Well, given that my “self” or “who I think of as myself” or ” who I’m aware of at the moment writing this blog post” … you get the neuro-philosophical dilemma here … hangs ever so tenuously on the biochemical function of a bunch of tiny little proteins that make up my synaptic connections – perhaps I should get to know these little buggers a bit better.

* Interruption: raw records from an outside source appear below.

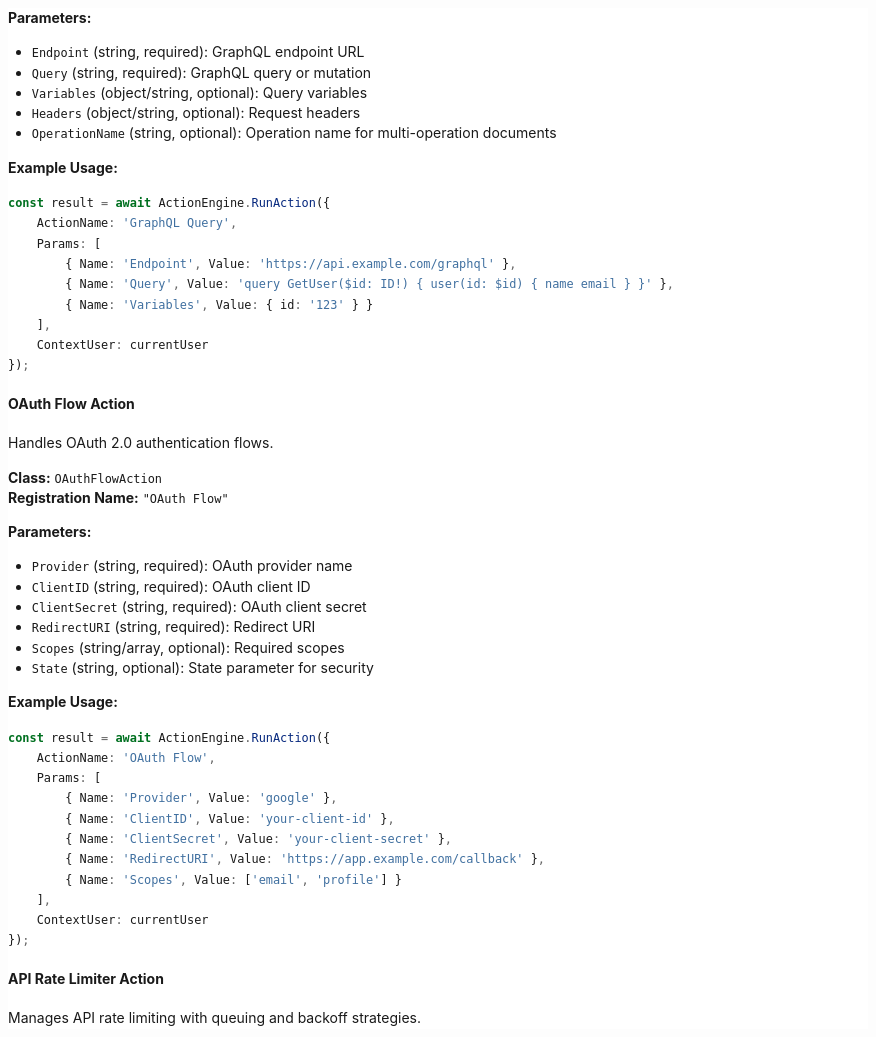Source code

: **Parameters:**
- `Endpoint` (string, required): GraphQL endpoint URL
- `Query` (string, required): GraphQL query or mutation
- `Variables` (object/string, optional): Query variables
- `Headers` (object/string, optional): Request headers
- `OperationName` (string, optional): Operation name for multi-operation documents

**Example Usage:**

```typescript
const result = await ActionEngine.RunAction({
    ActionName: 'GraphQL Query',
    Params: [
        { Name: 'Endpoint', Value: 'https://api.example.com/graphql' },
        { Name: 'Query', Value: 'query GetUser($id: ID!) { user(id: $id) { name email } }' },
        { Name: 'Variables', Value: { id: '123' } }
    ],
    ContextUser: currentUser
});
```

#### OAuth Flow Action

Handles OAuth 2.0 authentication flows.

**Class:** `OAuthFlowAction`  
**Registration Name:** `"OAuth Flow"`

**Parameters:**
- `Provider` (string, required): OAuth provider name
- `ClientID` (string, required): OAuth client ID
- `ClientSecret` (string, required): OAuth client secret
- `RedirectURI` (string, required): Redirect URI
- `Scopes` (string/array, optional): Required scopes
- `State` (string, optional): State parameter for security

**Example Usage:**

```typescript
const result = await ActionEngine.RunAction({
    ActionName: 'OAuth Flow',
    Params: [
        { Name: 'Provider', Value: 'google' },
        { Name: 'ClientID', Value: 'your-client-id' },
        { Name: 'ClientSecret', Value: 'your-client-secret' },
        { Name: 'RedirectURI', Value: 'https://app.example.com/callback' },
        { Name: 'Scopes', Value: ['email', 'profile'] }
    ],
    ContextUser: currentUser
});
```

#### API Rate Limiter Action

Manages API rate limiting with queuing and backoff strategies.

OK, how about a gene known as kalirin – which is named after the multiple-handed Hindu goddess Kali whose name, coincidentally, means “force of time (kala)” and is today considered the goddess of time and change (whoa, very fitting for a memory gene huh?).  The imaginative biochemists who dubbed kalirin recognized that the protein was multi-handed and able to interact with lots of other proteins.  In biochemical terms, kalirin is known as a “guanine nucleotide exchange factor” – basically, just a helper protein who helps to activate someone known as a Rho GTPase (by helping to exchange the spent GDP for a new, energy-laden GTP) who can then use the GTP to induce changes in neuronal shape through effects on the actin cytoskeleton.  Thus, kalirin, by performing its GDP-GTP exchange function, helps the actin cytoskeleton to grow.  The video below, shows how the actin cytoskeleton grows and contracts – very dynamically – in dendrites that carry synaptic spines – whose connectivity is the very essence of “self”.  Indeed, there is a lot of continuing action at the level of the synapse and its connection to other synapses, and kalirin is just one of many proteins that work in this dynamic, ever-changing biochemical reaction that makes up our synaptic connections.

In their paper”Kalirin regulates cortical spine morphogenesis and disease-related behavioral phenotypes” [doi: 10.1073/pnas.0904636106] Michael Cahill and colleagues put this biochemical model of kalirin to the test, by examining a mouse whose version of kalirin has been inactivated.  Although the mice born with this inactivated form are able to live, eat and breed, they do have significantly less dense patterns of dendritic spines in layer V of the frontal cortex (not in the hippocampus however, even though kalirin is expressed there).  Amazingly, the deficits in spine density could be rescued by subsequent over-expression of kalirinHmm, perhaps a kalirin medication in the future? Further behavior analyses revealed deficits in memory that are dependent on the frontal cortex (working memory) but not hippocampus (reference memory) which seems consistent with the synaptic spine density findings.

Lastly, the authors point out that human kalirin gene expression and variation has been associated with several neuro-psychiatric conditions such as schizophrenia, ADHD and Alzheimer’s Disease.   All of these disorders are particularly cruel in the way they can deprive a person of their own self-perception, self-identity and dignity.  It seems that kalirin is a goddess I plan on getting to know better.  I hope she treats “me” well in the years to come.